**Stored items**
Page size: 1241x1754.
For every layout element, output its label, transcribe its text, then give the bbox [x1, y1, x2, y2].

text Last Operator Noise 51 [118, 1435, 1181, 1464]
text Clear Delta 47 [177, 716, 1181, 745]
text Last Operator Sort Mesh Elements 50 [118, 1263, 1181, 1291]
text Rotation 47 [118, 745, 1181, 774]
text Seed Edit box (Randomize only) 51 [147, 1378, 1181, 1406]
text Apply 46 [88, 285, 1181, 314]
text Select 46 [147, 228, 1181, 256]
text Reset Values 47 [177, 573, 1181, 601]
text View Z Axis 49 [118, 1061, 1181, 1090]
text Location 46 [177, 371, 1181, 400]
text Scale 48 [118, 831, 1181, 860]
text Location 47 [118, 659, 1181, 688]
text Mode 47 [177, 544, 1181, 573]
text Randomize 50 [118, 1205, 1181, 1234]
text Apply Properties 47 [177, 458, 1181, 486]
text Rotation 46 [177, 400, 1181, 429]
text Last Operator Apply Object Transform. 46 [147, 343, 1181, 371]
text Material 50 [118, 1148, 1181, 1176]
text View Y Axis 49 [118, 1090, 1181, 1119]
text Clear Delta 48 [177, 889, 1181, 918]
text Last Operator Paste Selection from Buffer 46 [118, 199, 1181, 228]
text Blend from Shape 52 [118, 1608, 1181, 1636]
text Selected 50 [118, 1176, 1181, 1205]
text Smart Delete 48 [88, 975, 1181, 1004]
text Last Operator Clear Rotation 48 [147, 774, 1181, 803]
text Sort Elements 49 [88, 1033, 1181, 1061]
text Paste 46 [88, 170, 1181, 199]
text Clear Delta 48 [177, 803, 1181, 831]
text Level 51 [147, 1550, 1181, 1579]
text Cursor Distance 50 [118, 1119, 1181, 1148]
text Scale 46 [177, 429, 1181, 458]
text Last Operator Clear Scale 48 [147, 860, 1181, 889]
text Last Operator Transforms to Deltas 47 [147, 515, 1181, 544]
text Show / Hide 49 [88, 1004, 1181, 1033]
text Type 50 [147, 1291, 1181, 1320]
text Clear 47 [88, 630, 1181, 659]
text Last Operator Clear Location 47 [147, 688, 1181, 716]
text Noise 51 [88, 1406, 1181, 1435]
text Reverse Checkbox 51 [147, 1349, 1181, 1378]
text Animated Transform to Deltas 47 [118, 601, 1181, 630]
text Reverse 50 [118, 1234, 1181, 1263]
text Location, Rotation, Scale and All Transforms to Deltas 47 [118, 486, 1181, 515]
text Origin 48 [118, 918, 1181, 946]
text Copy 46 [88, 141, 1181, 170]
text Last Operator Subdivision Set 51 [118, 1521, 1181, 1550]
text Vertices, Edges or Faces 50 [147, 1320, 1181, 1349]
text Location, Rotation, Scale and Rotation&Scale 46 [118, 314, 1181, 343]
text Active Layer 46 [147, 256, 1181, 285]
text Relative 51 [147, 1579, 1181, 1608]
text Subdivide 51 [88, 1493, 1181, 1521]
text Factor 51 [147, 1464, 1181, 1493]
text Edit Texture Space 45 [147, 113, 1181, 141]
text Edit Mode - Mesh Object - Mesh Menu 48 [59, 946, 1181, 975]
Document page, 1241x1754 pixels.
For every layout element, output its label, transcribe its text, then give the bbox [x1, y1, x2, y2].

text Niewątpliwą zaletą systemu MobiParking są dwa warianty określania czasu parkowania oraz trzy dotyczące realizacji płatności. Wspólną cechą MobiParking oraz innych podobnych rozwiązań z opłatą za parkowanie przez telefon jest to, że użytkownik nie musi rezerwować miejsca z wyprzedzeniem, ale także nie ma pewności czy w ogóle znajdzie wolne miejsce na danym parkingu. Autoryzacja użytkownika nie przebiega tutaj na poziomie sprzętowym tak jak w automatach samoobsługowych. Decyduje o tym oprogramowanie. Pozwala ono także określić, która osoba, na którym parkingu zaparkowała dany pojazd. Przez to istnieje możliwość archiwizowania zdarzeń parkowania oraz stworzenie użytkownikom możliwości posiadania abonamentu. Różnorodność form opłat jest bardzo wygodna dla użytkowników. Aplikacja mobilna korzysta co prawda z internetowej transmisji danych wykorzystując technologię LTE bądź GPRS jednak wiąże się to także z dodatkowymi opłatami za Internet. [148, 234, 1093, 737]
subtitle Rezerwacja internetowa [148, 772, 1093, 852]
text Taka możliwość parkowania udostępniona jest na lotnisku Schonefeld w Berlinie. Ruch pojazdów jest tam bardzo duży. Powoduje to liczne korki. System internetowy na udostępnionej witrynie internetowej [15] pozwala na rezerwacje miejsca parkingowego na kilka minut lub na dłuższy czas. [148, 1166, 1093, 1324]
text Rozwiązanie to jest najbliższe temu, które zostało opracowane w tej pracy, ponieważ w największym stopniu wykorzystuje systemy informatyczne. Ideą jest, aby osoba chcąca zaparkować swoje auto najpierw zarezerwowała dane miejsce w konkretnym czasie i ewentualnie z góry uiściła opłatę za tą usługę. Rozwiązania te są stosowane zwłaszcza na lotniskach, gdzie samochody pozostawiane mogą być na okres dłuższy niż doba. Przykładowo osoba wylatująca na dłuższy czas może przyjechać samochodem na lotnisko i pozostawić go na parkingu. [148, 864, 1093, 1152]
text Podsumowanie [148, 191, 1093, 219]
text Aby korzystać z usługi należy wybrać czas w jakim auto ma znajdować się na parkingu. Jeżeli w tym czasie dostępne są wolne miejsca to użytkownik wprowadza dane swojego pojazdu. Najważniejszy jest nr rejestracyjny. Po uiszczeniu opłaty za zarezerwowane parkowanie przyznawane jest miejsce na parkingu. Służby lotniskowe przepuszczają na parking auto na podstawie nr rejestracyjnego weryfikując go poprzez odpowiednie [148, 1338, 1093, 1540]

**Exercise goal**
Pull out every line of the listing above that contains the string "Edit", matching case exactly.

**Response**
text Seed Edit box (Randomize only) 51 [147, 1378, 1181, 1406]
text Edit Texture Space 45 [147, 113, 1181, 141]
text Edit Mode - Mesh Object - Mesh Menu 48 [59, 946, 1181, 975]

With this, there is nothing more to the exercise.